The US Court of Appeals for the Second Circuit today rejected Clare Bronfman’s appeal seeking to reduce her 81-month sentence.
Bronfman, 43, claimed her sentence, which was 54 months above the high end of the applicable Guidelines range. was procedurally unreasonable.
She will not get out of prison early, as she hoped. Her current release date is June 14, 2026. She will be 47.
Bronfman is currently assigned to FCI Danbury, a low security prison. She recently settled a lawsuit with the Bureau of Prisons to remove her public safety factor designation, and is eligible for assignment to a federal prison camp.
In April 2019, Bronfman pleaded guilty to two felony counts before her codefendant Keith Raniere’s trial. Bronfman pleaded guilty to Conspiracy to conceal, harbor, and shield from detection one or more aliens for financial gain, in violation of 8 U.S.C. and unlawful transfer and use of a means of identification of another person with the intent to commit and in connection with attempted tax evasion
The advisory Guidelines sentencing range was 21 to 27 months imprisonment.
Bronfman argued Judge Garaufis erred by relying on a “clearly erroneous finding”—that Bronfman was aware of, or willfully blind to, Raniere’s abuses in DOS.
The three judge appeals’ court panel ruled, “The District Court explicitly stated that it ‘agree[d] with Ms. Bronfman that the available evidence does not establish that she was aware of DOS prior to June 2017 or that she directly or knowingly funded DOS or other sex trafficking activities.’ It acknowledged, however, that her ‘crimes were not committed in a vacuum.’ And it found ‘ most troubling’ that when, in 2017, Bronfman was ‘confronted with information about DOS . . . she doubled down on her support of Raniere and pursued her now familiar practice of attacking his critics.’

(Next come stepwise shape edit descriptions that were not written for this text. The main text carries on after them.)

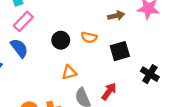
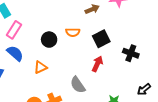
orange triangle: (69, 72) -> (41, 67), moved
red arrow: (109, 91) -> (97, 64), moved

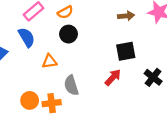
orange semicircle: (73, 32) -> (65, 12), moved, turned -48
gray semicircle: (78, 85) -> (71, 85), moved

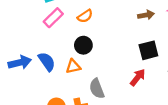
black circle: (69, 34) -> (83, 45), moved
blue semicircle: (27, 37) -> (47, 62), moved

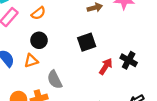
black square: (148, 50) -> (87, 42), moved
red arrow: (138, 77) -> (106, 66), moved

After Bronfman learned about DOS in 2017, Bronfman issued a public statement in which “she falsely characterized DOS as a ‘sorority’ that ‘truly benefited the lives of its members.’”
Judge Garuafis stated Bronfman had a “pattern of willful blindness when it comes to Raniere.”
The judge acknowledge before sentencing her that Bronfman may not have known of DOS before 2017, [when Frank Report broke the news to the public] but, as Judge Garaufis said, “she did not want to know either.”
Bronfman argued the judge ignored disparities between her sentence and
the sentences imposed on her co-defendants—Mack, Lauren Salzman, and Kathy Russell—in violation of 18 U.S.C. § 3553(a)( which requires a district court to consider “the need to avoid unwarranted sentence disparities among defendants with similar records who have been found guilty of similar conduct.”
Mack got 3 years, Slazman and Russell got probation.
The 2nd Circuit wrote: “Bronfman’s conduct—before and after her indictment—readily distinguishes her from Mack, Salzman, and Russell, two of whom cooperated with the Government and received sentencing reductions.”
Bronfman argued that her 81-month sentence was excessive, because of statistics that showed that of 27 defendants convicted of the same crimes she committed, none received an above-Guidelines sentence.
Judge Garaufis said at her sentencing, “the context of Ms. Bronfman’s criminal conduct places her in an altogether different category from other defendants convicted of the same offenses.”
The 2nd Circuit ruled “we find that the District Court acted well within its discretion in arriving at its conclusion.”